** PROVIDED DATA **

---------------

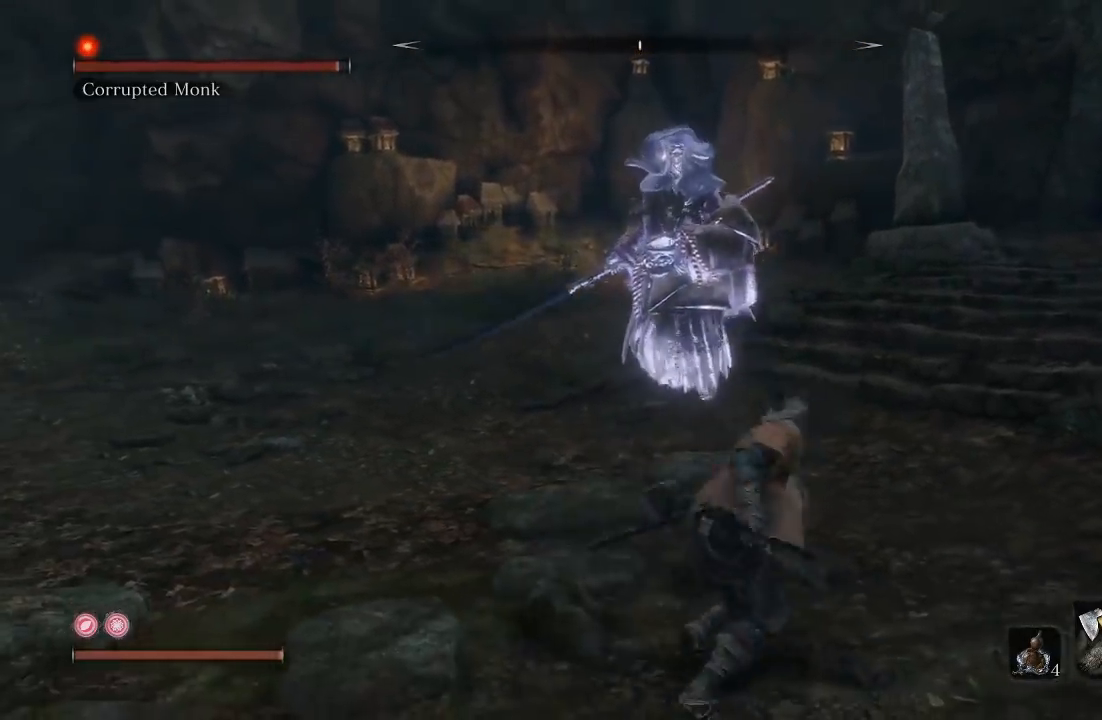
{"buttons": [], "left_stick": "down", "right_stick": "center", "button_events": []}
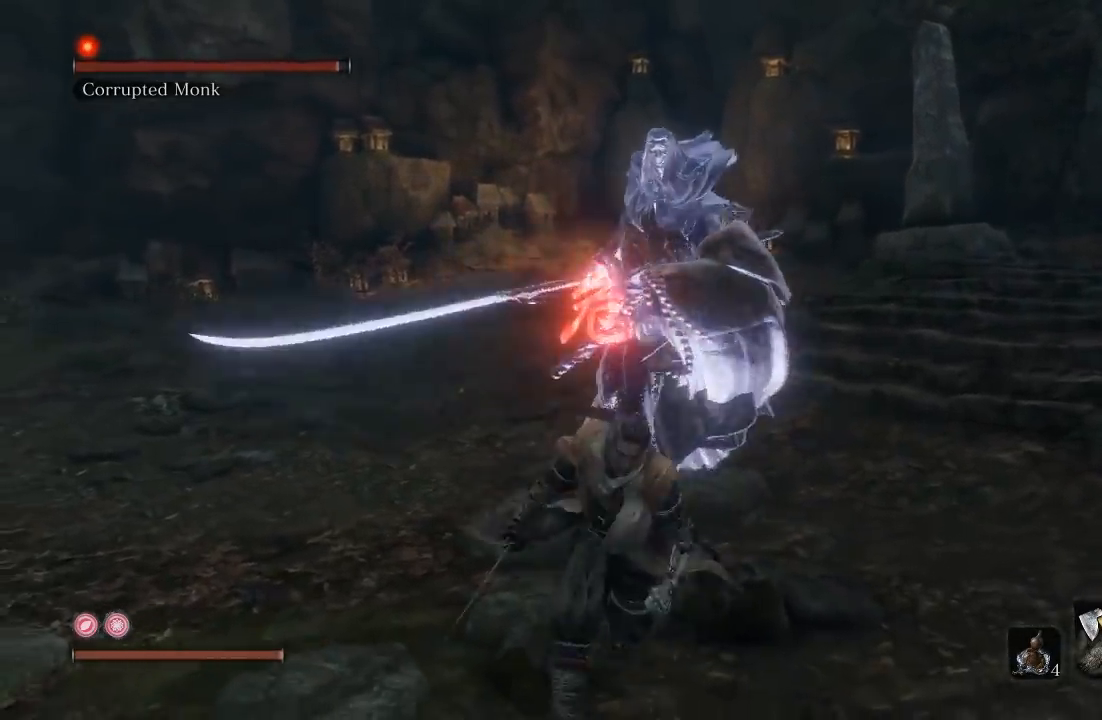
{"buttons": [], "left_stick": "up", "right_stick": "center", "button_events": []}
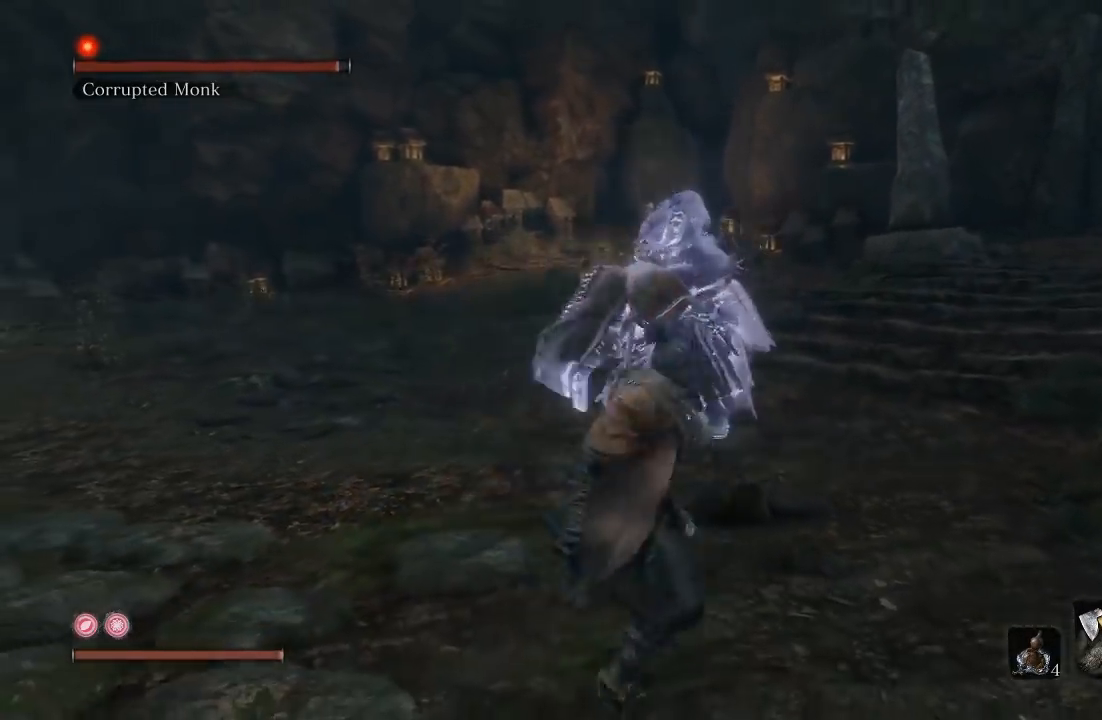
{"buttons": [], "left_stick": "up", "right_stick": "center", "button_events": [[83, "B", "down"], [183, "B", "up"]]}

---------------

** PROMPT **
What you produce must match the listing word for word, with no images in it.

** REPLY **
{"buttons": [], "left_stick": "down", "right_stick": "center", "button_events": []}
{"buttons": [], "left_stick": "up", "right_stick": "center", "button_events": []}
{"buttons": [], "left_stick": "up", "right_stick": "center", "button_events": [[83, "B", "down"], [183, "B", "up"]]}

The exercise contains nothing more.